_Reading text_
◇ ◇ ◇ ◇ ◇

On Saturday, November 18th, at 7:30 PM at the 14th Street Y, LABA: A Laboratory for Jewish Culture will kick off its 10th season with DRUNK, an intoxicating evening of art, performance and Jewish texts. Below, theater artists Brandon Woolf and Jon Adam Ross serve up an artistic aperitif.
Egg Dream Procedural // Brandon Woolf
Two of our DRUNK texts, Midrash Vayikra Rabbah and Midrash Tanhuma, ironically document the ways a father’s sons subject him to great humiliation as punishment for his excessive substance abuses. These texts poke fun at, or perhaps even mock, the “pious” sons as annoying, bourgeois, uptight, grudge-holding assholes.
In my performance for DRUNK, I try to re-ironize the humiliation central to both stories and reconsider the kinds of humiliation — psychic, social, spiritual — that Falstaffian fathers also cause their children.

◇ ◇ ◇ ◇ ◇

_Material provided_
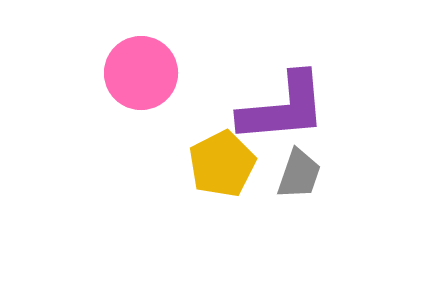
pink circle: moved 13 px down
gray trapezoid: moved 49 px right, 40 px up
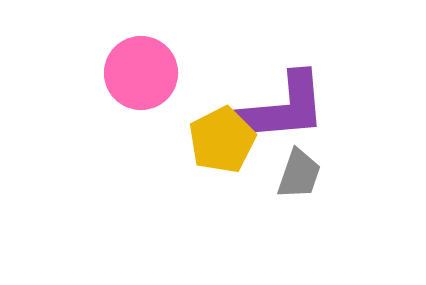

◇ ◇ ◇ ◇ ◇

_Goals_
1. Answer these about the text on DRUNK, one per line:
(a) At what venue will the DRUNK evening be held?
(b) Which two midrash texts are named?
(c) What three kinds of humiliation are listed?
2. Please retype everything in the text on DRUNK from "Egg Dream Procedural" down to "cause their children.".

_Results for the exercise_
1.
(a) The 14th Street Y
(b) Midrash Vayikra Rabbah and Midrash Tanhuma
(c) Psychic, social, spiritual

2.
Egg Dream Procedural // Brandon Woolf
Two of our DRUNK texts, Midrash Vayikra Rabbah and Midrash Tanhuma, ironically document the ways a father’s sons subject him to great humiliation as punishment for his excessive substance abuses. These texts poke fun at, or perhaps even mock, the “pious” sons as annoying, bourgeois, uptight, grudge-holding assholes.
In my performance for DRUNK, I try to re-ironize the humiliation central to both stories and reconsider the kinds of humiliation — psychic, social, spiritual — that Falstaffian fathers also cause their children.